START Supplied information

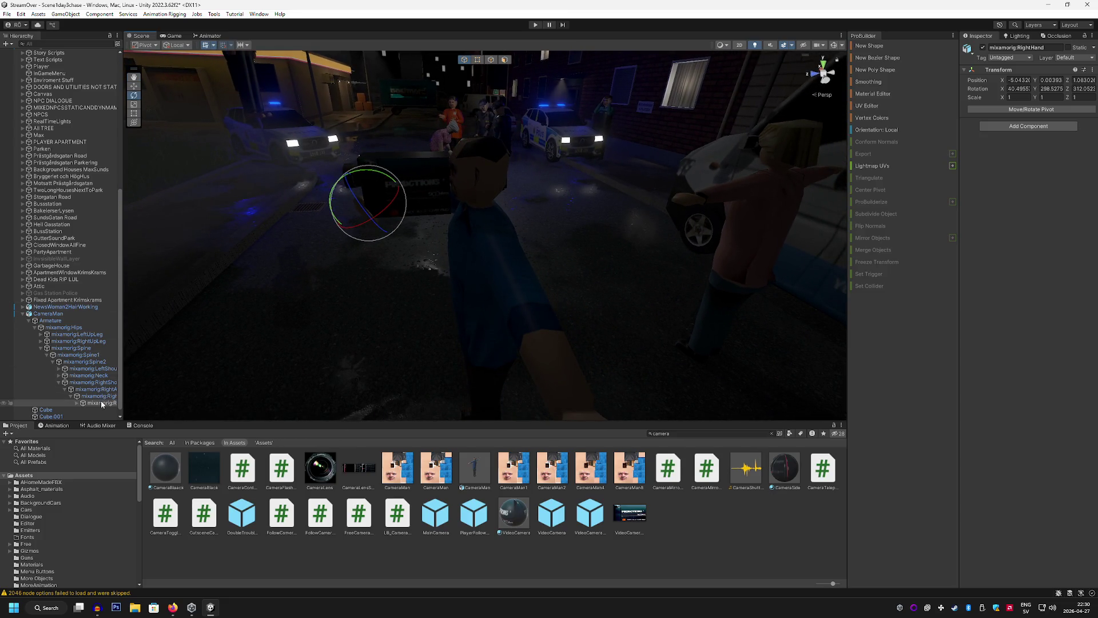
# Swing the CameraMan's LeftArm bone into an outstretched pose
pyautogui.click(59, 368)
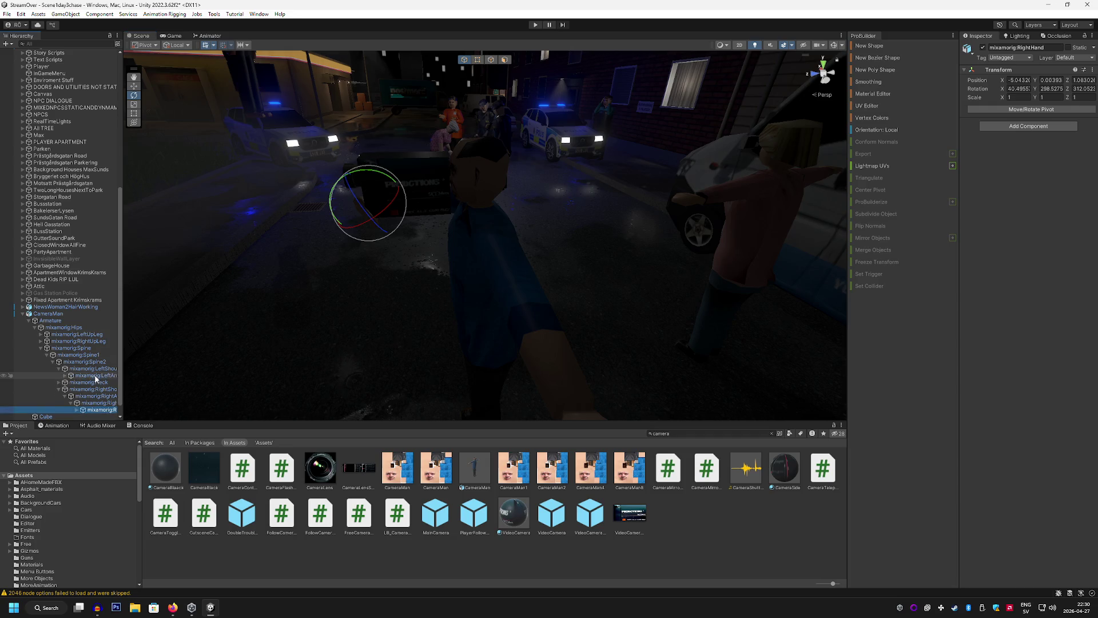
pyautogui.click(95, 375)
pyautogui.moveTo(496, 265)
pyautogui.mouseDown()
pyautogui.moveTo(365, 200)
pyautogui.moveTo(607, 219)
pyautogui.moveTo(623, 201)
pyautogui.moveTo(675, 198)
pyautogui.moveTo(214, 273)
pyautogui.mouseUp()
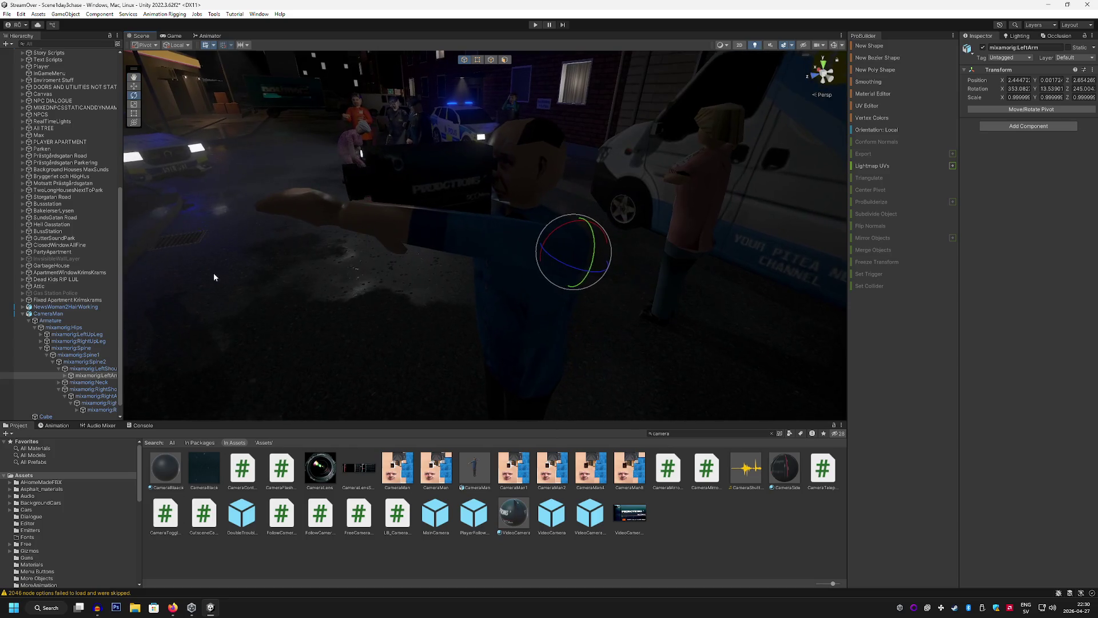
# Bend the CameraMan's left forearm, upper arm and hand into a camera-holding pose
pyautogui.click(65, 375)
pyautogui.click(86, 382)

END Supplied information

» **Assignment**:
For this exercise, retype the data above exactly and skip every image.

» **Result**:
# Swing the CameraMan's LeftArm bone into an outstretched pose
pyautogui.click(59, 368)
pyautogui.click(95, 375)
pyautogui.moveTo(496, 265)
pyautogui.mouseDown()
pyautogui.moveTo(365, 200)
pyautogui.moveTo(607, 219)
pyautogui.moveTo(623, 201)
pyautogui.moveTo(675, 198)
pyautogui.moveTo(214, 273)
pyautogui.mouseUp()
# Bend the CameraMan's left forearm, upper arm and hand into a camera-holding pose
pyautogui.click(65, 375)
pyautogui.click(86, 382)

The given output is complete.